Methods: This was a prospective single center study and 25 patients with CD administered infliximab or adalimumab as a maintenance therapy were enrolled. All participants received colonoscopy or balloon-assisted small bowel endoscopy two weeks after the administration of anti-TNF agents. Biopsy samples obtained from the inflamed and non-inflamed intestinal tissue were immersed in distilled water in the concentration of 0.1 mg/ μl. Tissue concentrations of anti-TNF agents were evaluated by enzyme-linked immunosorbent assay and the correlation with serum trough levels was compared. Moreover, we investigated the association between tissue concentrations of anti-TNF agents and the time to therapeutic interventions defined as no additional medical, endoscopic, and surgical treatment for 24 months.

Results: Concentrations of anti-TNF agents in the inflamed tissue were significantly higher than that in the non-inflamed tissue (1.7 versus 1.0 μg/g, median, p=0.0011).

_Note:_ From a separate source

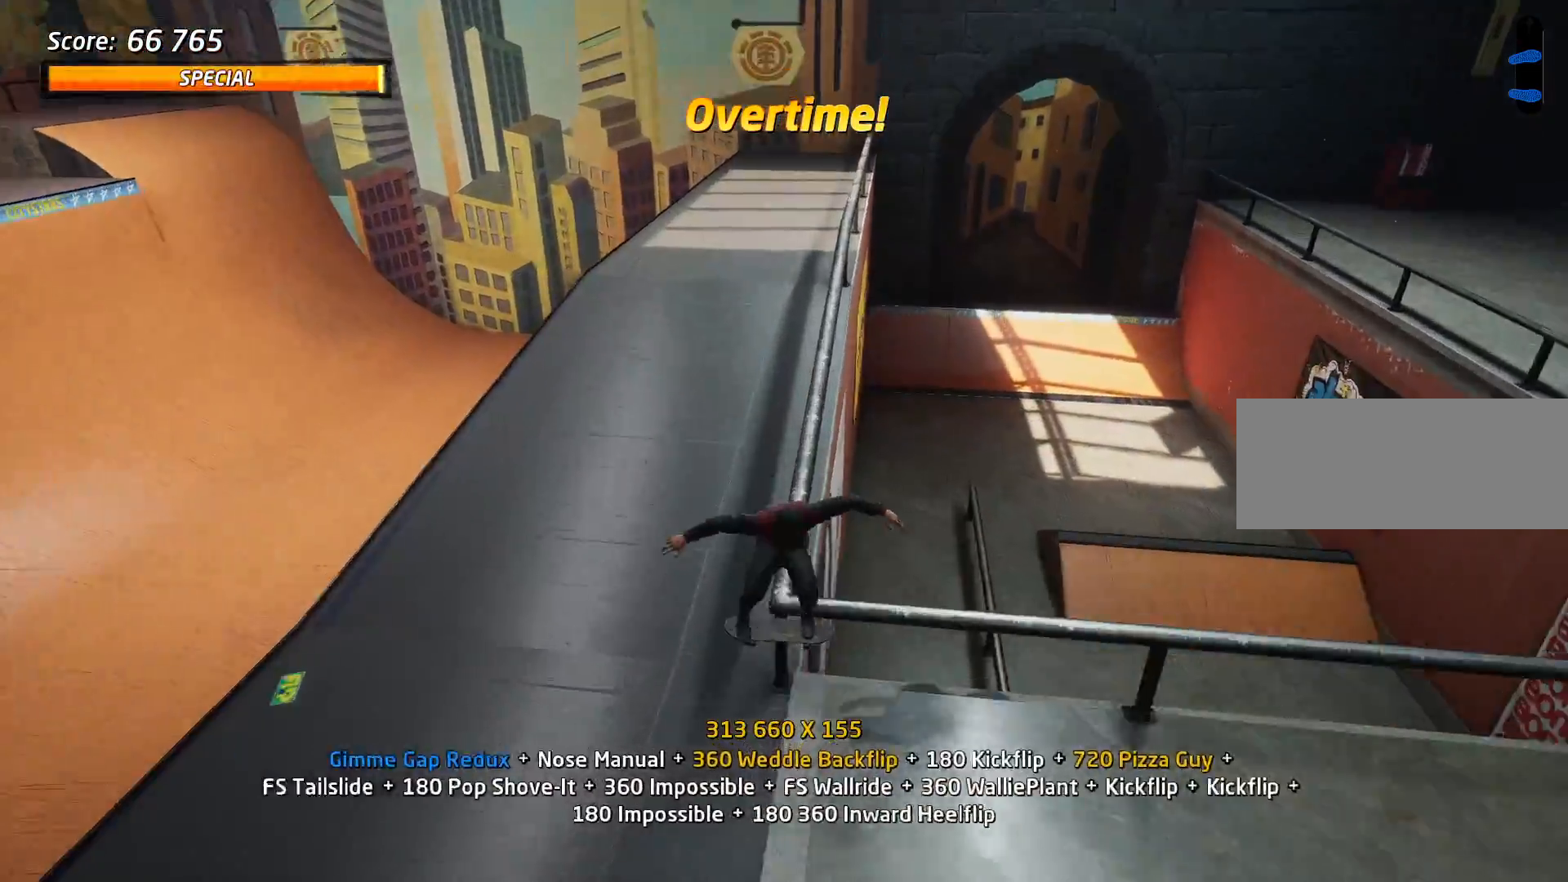
{"keys": ["a"], "events": [[100, "a", "down"]]}
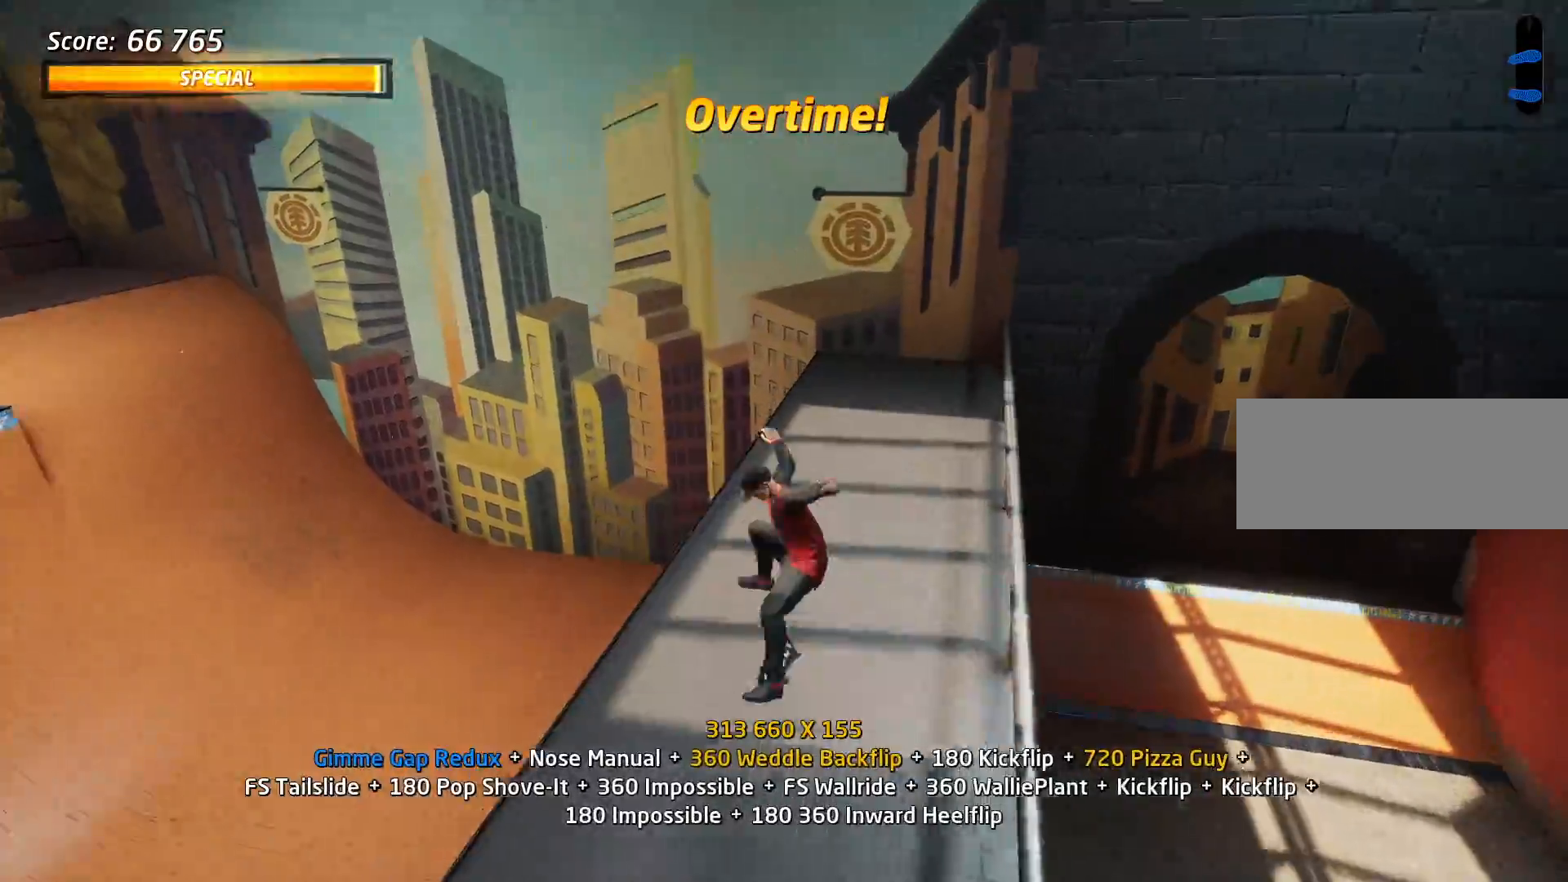
{"keys": ["d"], "events": [[67, "a", "up"], [100, "s", "down"], [151, "w", "down"], [201, "s", "up"], [251, "w", "up"], [484, "d", "down"]]}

Crohn's Disease Activity Index score and modified Rutgeerts score were not associated with the levels of anti-TNF agents in either inflamed or non-inflamed tissue. Serum trough concentrations of infliximab and adalimumab were 2.3 μg/ml (median, range [0.2–7.0]) and 10.4 μg/ml (0.8–22.8), respectively. When the patients were divided by median serum trough levels of each anti-TNF agent, patients with high serum trough concentrations of anti-TNF agents had significantly higher anti-TNF agents levels in the non-inflamed tissue than those with low serum trough concentrations (1.2 versus 0.0 μg/g, median, p=0.0346), but the difference was not observed in the inflamed tissue. Patients with high concentrations of anti-TNF agents in the non-inflamed tissue (>1.3 μg/g) had significantly longer time to therapeutic interventions than those with low concentrations of anti-TNF agents (15.5 versus 3.0 months, HR 0.33; 95% CI: 0.09–0.93).

Conclusions: The concentrations of anti-TNF agents in the non-inflamed mucosa can reflect sustained remission and be a biomarker for monitoring therapeutic intensity in CD patients receiving anti-TNF agents.